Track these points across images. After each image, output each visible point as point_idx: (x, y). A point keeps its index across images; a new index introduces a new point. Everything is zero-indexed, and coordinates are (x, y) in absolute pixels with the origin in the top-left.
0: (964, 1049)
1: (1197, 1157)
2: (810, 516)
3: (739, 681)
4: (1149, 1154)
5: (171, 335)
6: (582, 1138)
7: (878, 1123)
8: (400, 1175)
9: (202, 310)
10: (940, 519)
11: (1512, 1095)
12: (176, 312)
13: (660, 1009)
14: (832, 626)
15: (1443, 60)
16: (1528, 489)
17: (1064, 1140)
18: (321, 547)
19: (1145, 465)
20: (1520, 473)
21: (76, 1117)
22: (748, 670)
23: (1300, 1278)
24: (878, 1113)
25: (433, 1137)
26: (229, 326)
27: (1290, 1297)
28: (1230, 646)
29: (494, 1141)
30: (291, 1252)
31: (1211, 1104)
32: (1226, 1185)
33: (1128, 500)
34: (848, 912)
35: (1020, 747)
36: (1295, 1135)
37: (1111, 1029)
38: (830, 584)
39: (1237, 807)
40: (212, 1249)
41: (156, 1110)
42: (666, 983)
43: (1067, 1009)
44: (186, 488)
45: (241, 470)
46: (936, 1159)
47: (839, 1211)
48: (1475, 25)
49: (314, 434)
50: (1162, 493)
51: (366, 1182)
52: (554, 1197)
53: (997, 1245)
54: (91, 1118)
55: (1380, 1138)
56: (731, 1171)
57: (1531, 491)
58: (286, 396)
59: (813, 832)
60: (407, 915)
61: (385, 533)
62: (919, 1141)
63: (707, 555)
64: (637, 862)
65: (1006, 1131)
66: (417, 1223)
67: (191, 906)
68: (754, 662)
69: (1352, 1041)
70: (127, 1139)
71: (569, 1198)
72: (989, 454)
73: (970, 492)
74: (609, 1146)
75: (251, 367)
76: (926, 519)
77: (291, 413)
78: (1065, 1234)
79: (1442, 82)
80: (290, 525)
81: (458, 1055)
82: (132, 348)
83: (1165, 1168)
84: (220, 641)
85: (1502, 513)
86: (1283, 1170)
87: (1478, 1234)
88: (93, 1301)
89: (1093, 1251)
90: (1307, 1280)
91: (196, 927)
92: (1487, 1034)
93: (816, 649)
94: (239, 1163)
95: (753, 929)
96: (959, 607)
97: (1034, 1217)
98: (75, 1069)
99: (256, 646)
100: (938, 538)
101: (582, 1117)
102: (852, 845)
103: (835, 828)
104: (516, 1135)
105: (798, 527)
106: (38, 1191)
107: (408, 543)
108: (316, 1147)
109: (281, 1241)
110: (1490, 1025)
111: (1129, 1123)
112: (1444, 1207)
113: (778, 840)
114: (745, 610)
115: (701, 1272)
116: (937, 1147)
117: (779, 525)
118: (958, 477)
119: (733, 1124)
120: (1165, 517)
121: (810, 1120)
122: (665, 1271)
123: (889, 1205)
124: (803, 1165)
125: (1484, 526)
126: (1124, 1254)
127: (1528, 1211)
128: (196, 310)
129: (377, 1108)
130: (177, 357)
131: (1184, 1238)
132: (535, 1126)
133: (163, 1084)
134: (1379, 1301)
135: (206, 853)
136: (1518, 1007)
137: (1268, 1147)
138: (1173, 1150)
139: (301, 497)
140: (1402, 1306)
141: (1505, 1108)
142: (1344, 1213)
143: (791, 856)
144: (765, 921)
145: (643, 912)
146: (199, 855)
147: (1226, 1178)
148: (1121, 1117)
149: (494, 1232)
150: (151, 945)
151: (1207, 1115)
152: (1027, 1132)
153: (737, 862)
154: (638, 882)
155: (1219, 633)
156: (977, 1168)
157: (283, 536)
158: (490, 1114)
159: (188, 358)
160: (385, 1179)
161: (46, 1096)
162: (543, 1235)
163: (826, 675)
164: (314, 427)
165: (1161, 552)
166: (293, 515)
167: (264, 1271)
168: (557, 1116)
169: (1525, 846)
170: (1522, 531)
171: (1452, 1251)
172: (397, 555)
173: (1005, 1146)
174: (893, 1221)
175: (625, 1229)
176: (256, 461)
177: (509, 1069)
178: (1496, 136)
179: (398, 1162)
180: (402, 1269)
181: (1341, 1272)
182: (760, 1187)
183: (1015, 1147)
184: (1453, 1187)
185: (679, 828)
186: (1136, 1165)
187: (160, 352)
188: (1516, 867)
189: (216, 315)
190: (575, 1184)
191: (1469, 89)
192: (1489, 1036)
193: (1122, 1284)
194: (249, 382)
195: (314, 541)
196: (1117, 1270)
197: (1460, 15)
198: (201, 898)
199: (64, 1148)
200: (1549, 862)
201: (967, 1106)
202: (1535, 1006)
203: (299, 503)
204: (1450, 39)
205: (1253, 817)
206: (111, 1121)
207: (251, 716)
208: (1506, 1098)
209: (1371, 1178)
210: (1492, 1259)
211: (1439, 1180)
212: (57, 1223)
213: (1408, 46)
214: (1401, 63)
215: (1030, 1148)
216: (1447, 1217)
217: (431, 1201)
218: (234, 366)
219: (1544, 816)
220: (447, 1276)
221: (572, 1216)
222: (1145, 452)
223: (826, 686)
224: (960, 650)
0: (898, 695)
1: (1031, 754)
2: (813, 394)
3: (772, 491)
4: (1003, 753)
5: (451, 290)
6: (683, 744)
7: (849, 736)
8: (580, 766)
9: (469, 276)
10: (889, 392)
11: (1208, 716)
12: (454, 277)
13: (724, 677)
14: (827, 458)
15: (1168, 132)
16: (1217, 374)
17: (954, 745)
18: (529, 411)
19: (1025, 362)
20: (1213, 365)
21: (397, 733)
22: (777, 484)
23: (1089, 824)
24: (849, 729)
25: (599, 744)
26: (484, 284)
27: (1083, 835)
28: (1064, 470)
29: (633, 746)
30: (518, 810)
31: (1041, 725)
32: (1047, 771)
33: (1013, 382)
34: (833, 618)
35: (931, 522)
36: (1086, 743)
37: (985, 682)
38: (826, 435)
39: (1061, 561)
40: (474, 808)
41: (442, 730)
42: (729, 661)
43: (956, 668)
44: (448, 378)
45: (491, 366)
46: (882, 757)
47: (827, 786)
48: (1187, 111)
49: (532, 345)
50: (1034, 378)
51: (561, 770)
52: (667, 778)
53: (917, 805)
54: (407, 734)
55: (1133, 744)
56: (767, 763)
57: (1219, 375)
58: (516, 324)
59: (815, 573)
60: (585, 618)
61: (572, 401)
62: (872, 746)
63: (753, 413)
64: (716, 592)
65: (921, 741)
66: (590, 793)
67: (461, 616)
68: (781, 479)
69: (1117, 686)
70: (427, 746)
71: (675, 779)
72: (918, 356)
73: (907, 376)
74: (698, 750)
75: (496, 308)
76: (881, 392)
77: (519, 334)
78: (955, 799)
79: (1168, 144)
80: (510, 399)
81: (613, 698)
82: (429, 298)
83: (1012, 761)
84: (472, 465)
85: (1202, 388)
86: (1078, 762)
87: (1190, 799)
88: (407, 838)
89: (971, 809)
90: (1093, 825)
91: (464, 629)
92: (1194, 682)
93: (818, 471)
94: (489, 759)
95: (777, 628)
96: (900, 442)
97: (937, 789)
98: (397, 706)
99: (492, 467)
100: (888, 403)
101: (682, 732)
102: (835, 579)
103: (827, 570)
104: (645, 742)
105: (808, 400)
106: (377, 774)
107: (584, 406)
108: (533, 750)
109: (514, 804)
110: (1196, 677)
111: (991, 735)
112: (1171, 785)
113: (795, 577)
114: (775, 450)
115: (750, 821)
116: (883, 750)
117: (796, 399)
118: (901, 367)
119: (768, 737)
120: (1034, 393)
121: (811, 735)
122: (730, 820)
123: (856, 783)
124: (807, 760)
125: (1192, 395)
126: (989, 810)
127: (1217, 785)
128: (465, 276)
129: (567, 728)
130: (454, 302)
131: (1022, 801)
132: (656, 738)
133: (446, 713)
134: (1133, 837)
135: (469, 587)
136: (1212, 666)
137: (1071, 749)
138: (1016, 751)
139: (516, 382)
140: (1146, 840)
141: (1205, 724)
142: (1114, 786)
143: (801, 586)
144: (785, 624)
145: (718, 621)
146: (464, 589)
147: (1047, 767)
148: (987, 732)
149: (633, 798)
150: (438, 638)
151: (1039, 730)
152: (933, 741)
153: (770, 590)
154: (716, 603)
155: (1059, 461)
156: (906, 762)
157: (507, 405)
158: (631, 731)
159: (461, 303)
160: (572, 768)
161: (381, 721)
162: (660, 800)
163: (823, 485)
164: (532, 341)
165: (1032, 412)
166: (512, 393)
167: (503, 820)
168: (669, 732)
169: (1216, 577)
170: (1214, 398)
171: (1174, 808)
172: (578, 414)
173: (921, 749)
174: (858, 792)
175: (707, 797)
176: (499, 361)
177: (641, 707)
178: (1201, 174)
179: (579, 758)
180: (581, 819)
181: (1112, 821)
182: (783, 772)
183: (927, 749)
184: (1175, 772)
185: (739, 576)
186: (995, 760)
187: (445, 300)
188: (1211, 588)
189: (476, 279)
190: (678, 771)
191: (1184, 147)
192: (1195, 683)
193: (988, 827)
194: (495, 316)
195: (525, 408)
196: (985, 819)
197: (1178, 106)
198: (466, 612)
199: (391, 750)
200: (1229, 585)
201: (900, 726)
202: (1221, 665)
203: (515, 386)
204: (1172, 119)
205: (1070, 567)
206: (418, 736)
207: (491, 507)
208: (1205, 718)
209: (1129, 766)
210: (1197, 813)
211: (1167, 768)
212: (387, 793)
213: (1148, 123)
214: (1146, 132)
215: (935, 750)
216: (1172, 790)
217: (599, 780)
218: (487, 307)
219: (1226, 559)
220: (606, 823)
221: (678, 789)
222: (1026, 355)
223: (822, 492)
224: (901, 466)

== EXERCISE OBJECTIVE ==
Everything in the material above from the line that has "108: (316, 1147)" through the line that has "145: (643, 912)" must be duplicated exactly, with no other lines given.

== RESPONSE TO THE EXERCISE ==
108: (316, 1147)
109: (281, 1241)
110: (1490, 1025)
111: (1129, 1123)
112: (1444, 1207)
113: (778, 840)
114: (745, 610)
115: (701, 1272)
116: (937, 1147)
117: (779, 525)
118: (958, 477)
119: (733, 1124)
120: (1165, 517)
121: (810, 1120)
122: (665, 1271)
123: (889, 1205)
124: (803, 1165)
125: (1484, 526)
126: (1124, 1254)
127: (1528, 1211)
128: (196, 310)
129: (377, 1108)
130: (177, 357)
131: (1184, 1238)
132: (535, 1126)
133: (163, 1084)
134: (1379, 1301)
135: (206, 853)
136: (1518, 1007)
137: (1268, 1147)
138: (1173, 1150)
139: (301, 497)
140: (1402, 1306)
141: (1505, 1108)
142: (1344, 1213)
143: (791, 856)
144: (765, 921)
145: (643, 912)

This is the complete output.